Probably not in the midterms–but definitely in the 2024 cycle–the white house will request international observers/peacekeepers to “ensure election integrity” or some bullshit.
We don’t have the big stick anymore and everyone knows it.
One more reason to be on a sub, but as much as that last bastion is holding out, it is still crumbling. Glad I went in, glad I got out.
The obvious question who is behind the subversion of our military. The answer, in part, is enemies domestic. The other part of the answer is enemies foreign. It clearly is in the interest of Red China to subvert and wreck the Navy and other military branches, in preparation for conquest of Taiwan and other parts of the world.
The question is how long the Pentagon leadership participating in this will get away with their treason.
“The real question are: do they have the impetus to change and are there enough warfighters left in the Navy to effectively serve as instructors”
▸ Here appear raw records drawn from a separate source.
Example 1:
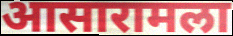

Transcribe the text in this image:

आसारामला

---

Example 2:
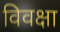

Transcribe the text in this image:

विवक्षा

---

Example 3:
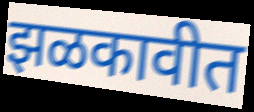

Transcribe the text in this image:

झळकावीत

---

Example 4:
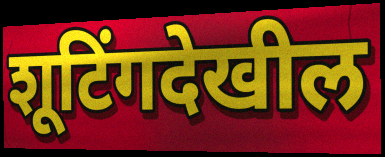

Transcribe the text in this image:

शूटिंगदेखील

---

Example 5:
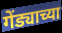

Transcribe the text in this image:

गेंड्याच्या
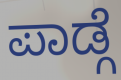
ಪಾಡ್ಗೆ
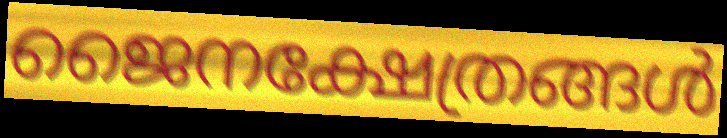
ജൈനക്ഷേത്രങ്ങൾ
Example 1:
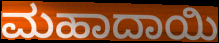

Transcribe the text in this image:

ಮಹಾದಾಯಿ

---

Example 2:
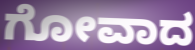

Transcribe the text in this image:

ಗೋವಾದ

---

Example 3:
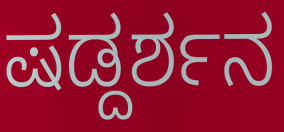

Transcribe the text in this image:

ಷಡ್ದರ್ಶನ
The answers are “no” and “no”. This crap started way before I retired 18 years ago.
The leadership of today grew up in the “woke era”; they don’t know anything else so how could there possibly be any impetus to change?
What’s more, the up and coming future leaders have also been steeped in “woke” culture their whole lives…probably even moreso than those currently in senior positions. It’s going to do nothing but get worse over time. In spite of much wailing and gnashing of teeth when stories about “woke” policies in the military academies come out, I don’t see them changing…not to mention the majority of leaders in the military don’t come from the academies, they come from traditional universities which are arguably even worse.
As to your second question, this stuff had started before I retired 18 years ago and it’s done nothing but gotten worse. There are very few active duty military members that pre-date the beginning of the “kinder and gentler” military and those few there are, only stayed because they support the leftist agenda. The ones that didn’t support the policies are long gone.
That’s not to say that there aren’t plenty of warriors in the ranks – there are; and many of them have the desire and motivation to change things for the better, but they either don’t know how because they’ve never been exposed to alternatives and/or, they don’t have the support of leadership to get it done.
I’m a proud retired “crusty old Chief” and I’m still proud of many of the individual sailors serving in my beloved canoe club, but I’m anything but proud of the organization as it stands right now. The current naval leadership and navy environment is an affront to my sensibilities as a veteran and to the memory of what the US Navy once was.
This is on the money. I know Mark Montgomery, I worked with him in the Navy. He didn’t sugar coat things then, and doesn’t now. The sad part we’ve seen this coming since 2008…
This is nothing new at all- the Royal Navy of England fell into a similar sort of nonsense during the Victorian era. At that time, spit & polish (and kissing up) were seen as the way to promotion, and things like proficiency in naval gunnery was utterly unimportant. In fact, it was well understood if a captain just dumped the practice ammo overboard, lest he mar the shiny paint on his boat.
Happily, for them, Admiral Fisher got them into shape in time for WWI.
I guess that’s where Gilbert and Sullivan came up with the song line “he polished the handle so faithfully, that now he is the ruler of the Queen’s Navy”.